Research facility in Giga Texas: $30 billion, Intel 14A, thousands of wafers per month
During the earnings call, Musk disclosed for the first time the specific outline of the research facility: the location has been confirmed as the Giga Texas campus. The budget is about $30 billion USD, with monthly production capacity of thousands of wafers, using the Intel 14A process. Musk explained that Terafab plans to start from the research facility and then gradually scale up to mass production. When Terafab enters the “initial scaling phase,” the Intel 14A process is expected to be in a state ready for mature mass production—the timing lines up.

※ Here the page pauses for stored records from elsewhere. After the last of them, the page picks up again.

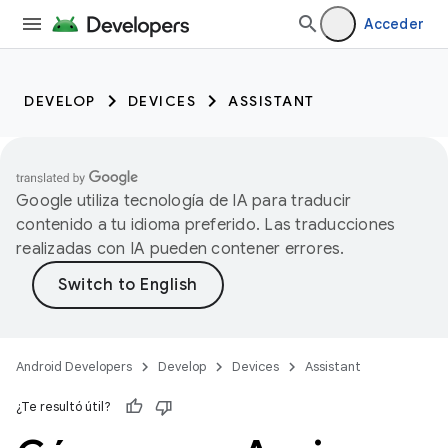
Acceder
DEVELOP
DEVICES
ASSISTANT
Google utiliza tecnología de IA para traducir
contenido a tu idioma preferido. Las traducciones
realizadas con IA pueden contener errores.
Android Developers
Develop
Devices
Assistant
¿Te resultó útil?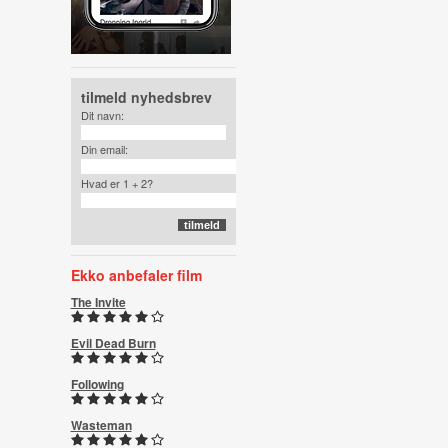
tilmeld nyhedsbrev
Dit navn:
Din email:
Hvad er 1 + 2?
Ekko anbefaler film
The Invite
Evil Dead Burn
Following
Wasteman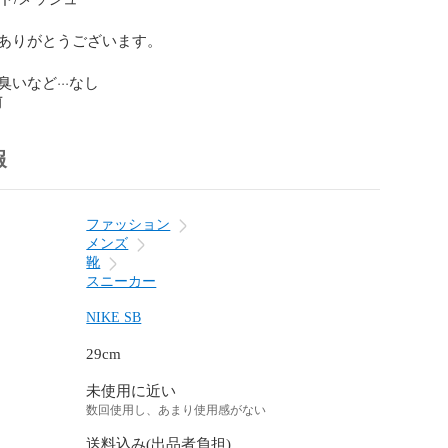
ありがとうございます。

いなど···なし
前
報
ファッション
メンズ
靴
スニーカー
NIKE SB
29cm
未使用に近い
数回使用し、あまり使用感がない
送料込み(出品者負担)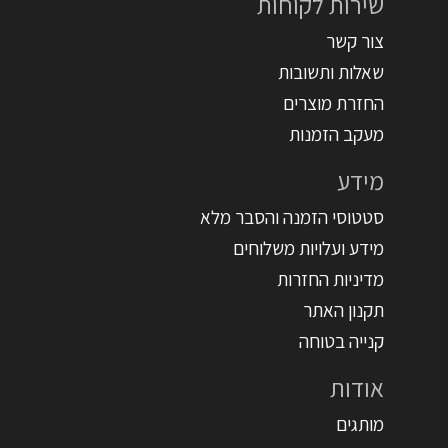
שירות לקוחות
צור קשר
שאלות ותשובות
החזרת מוצרים
מעקב הזמנות
מידע
סטטוסי הזמנה והסבר מלא
מידע ועלויות משלוחים
מדיניות החזרות
תקנון האתר
קנייה בטוחה
אודות
מותגים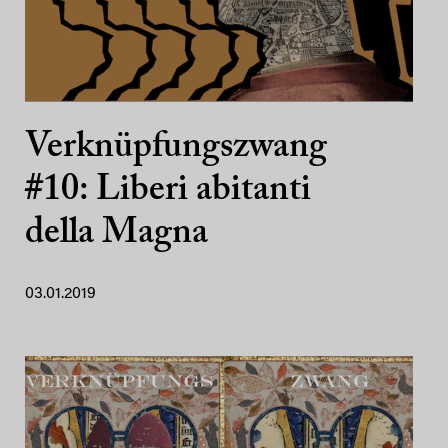
Verknüpfungszwang
#10: Liberi abitanti
della Magna
03.01.2019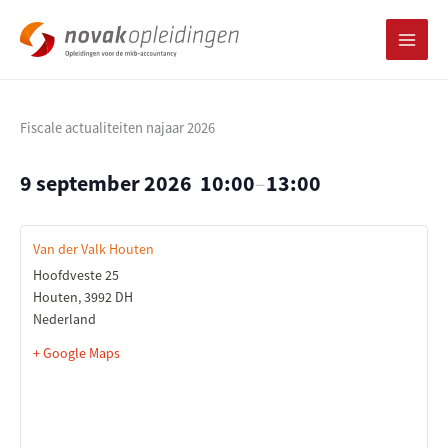
Ga
naar
de
inhoud
Fiscale actualiteiten najaar 2026
9 september 2026
10:00
–
13:00
Van der Valk Houten
Hoofdveste 25
Houten
,
3992 DH
Nederland
+ Google Maps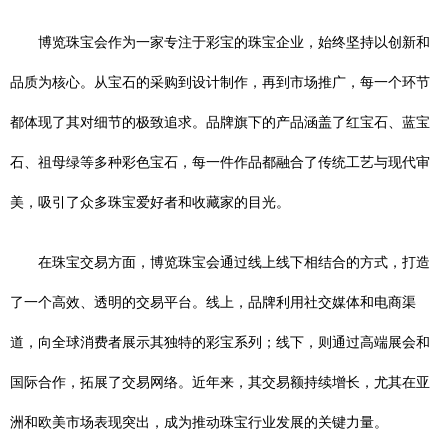
博览珠宝会作为一家专注于彩宝的珠宝企业，始终坚持以创新和
品质为核心。从宝石的采购到设计制作，再到市场推广，每一个环节
都体现了其对细节的极致追求。品牌旗下的产品涵盖了红宝石、蓝宝
石、祖母绿等多种彩色宝石，每一件作品都融合了传统工艺与现代审
美，吸引了众多珠宝爱好者和收藏家的目光。
在珠宝交易方面，博览珠宝会通过线上线下相结合的方式，打造
了一个高效、透明的交易平台。线上，品牌利用社交媒体和电商渠
道，向全球消费者展示其独特的彩宝系列；线下，则通过高端展会和
国际合作，拓展了交易网络。近年来，其交易额持续增长，尤其在亚
洲和欧美市场表现突出，成为推动珠宝行业发展的关键力量。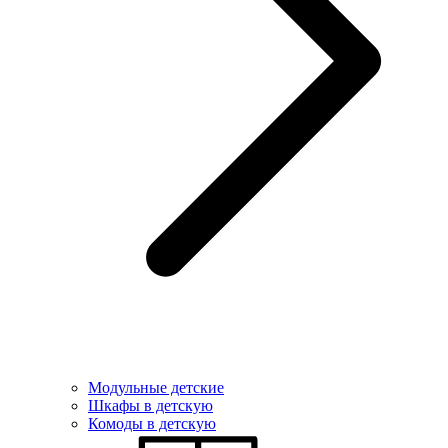
Модульные детские
Шкафы в детскую
Комоды в детскую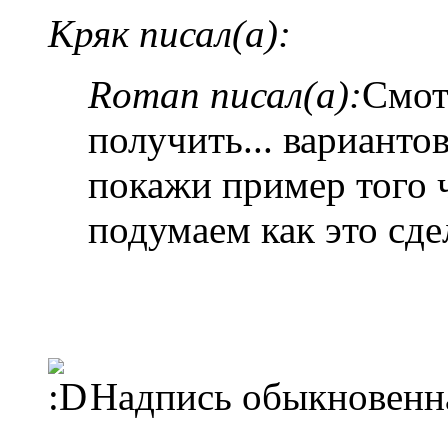
Кряк писал(а):
Roman писал(а):
Смот
получить... вариантов
покажи пример того 
подумаем как это сдел
Надпись обыкновенная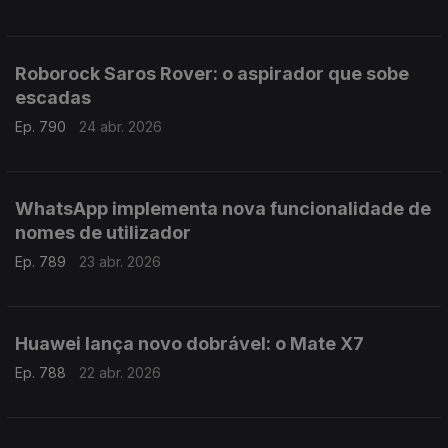
Roborock Saros Rover: o aspirador que sobe
escadas
Ep. 790
24 abr. 2026
WhatsApp implementa nova funcionalidade de
nomes de utilizador
Ep. 789
23 abr. 2026
Huawei lança novo dobrável: o Mate X7
Ep. 788
22 abr. 2026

It is worth noting that the “scaling phase” from the research facility to full mass production will not be handled by Tesla alone—Musk clearly stated that this part will be taken over and executed by SpaceX. The mass production expansion and systems integration experience SpaceX has accumulated in rocket manufacturing are viewed as a key leverage for Terafab to make the leap from lab-scale to industrial-scale.
Nowhere else in the world: memory, logic, masks, and packaging all under one roof
The most disruptive design of the research facility is the ultimate in vertical integration: lithography mask creation, logic chips, memory chips, and packaging—all concentrated within the same building. Musk said plainly during the earnings call: “There is no other place in the world that puts these four things under one roof.”
Behind this integrated architecture is a clear engineering logic—a quick iteration loop. In traditional chip development, mask making, logic design, memory integration, and packaging testing are distributed across different suppliers and locations. Every back-and-forth between each step incurs time costs measured in weeks or months. Terafab compresses the entire chain into a single building, aiming to allow Tesla to iterate AI chip designs at several times the industry’s speed, supporting the rapid evolution of multiple product lines such as Optimus robots, FSD autonomous driving, and xAI computing power.
Intel joins, recruits in Taiwan, states a position on TSMC: Terafab has started mobilization
The new material coming out of the Q1 earnings call is the latest checkpoint in a recent series of Terafab moves. Earlier, Intel has officially announced that it is joining the Terafab program, working together with SpaceX and Tesla to build terawatt-class AI computing infrastructure. On the talent front, Tesla has been actively recruiting in Taiwan, offering triple the salary to attract engineers familiar with 2nm process and advanced CoWoS packaging, directly targeting the core talent pool at TSMC.
In response to external doubts about competitive relations with TSMC, Musk made his stance clear: “Terafab will always be TSMC’s largest customer, not a competitor.” This statement echoes Terafab’s positioning logic: the goal is to fill the absolute gap in AI computing power—not to replace the existing wafer foundry ecosystem. He had proposed earlier that the global annual AI computing capacity is about 20 GW, which can only satisfy about 2% of his estimated long-term demand. The scale of the gap is so large that the current supply chain cannot even begin to imagine it.
The infrastructure battlefield is being rewritten
Judging from the numbers in the earnings report, Terafab’s $30 billion USD budget for the research facility is only the starting point. External estimates suggest that to truly close the computing-power shortfall described by Musk, the full construction cost could be as high as $5 trillion USD. Tesla’s official total budget range is $250 to $400 billion USD. The first-phase project is planned to begin production in the second half of 2027, move into mass production in 2028, and be fully completed in 2030.
When one of the most high-profile tech entrepreneurs in the world decides to personally step in and build a wafer fab, the signal conveyed by this move itself goes beyond any earnings figure: the AI computing race is no longer just a contest of software, models, or cloud computing. Whoever controls the physical infrastructure for chip manufacturing will determine the rules of the game in the next round.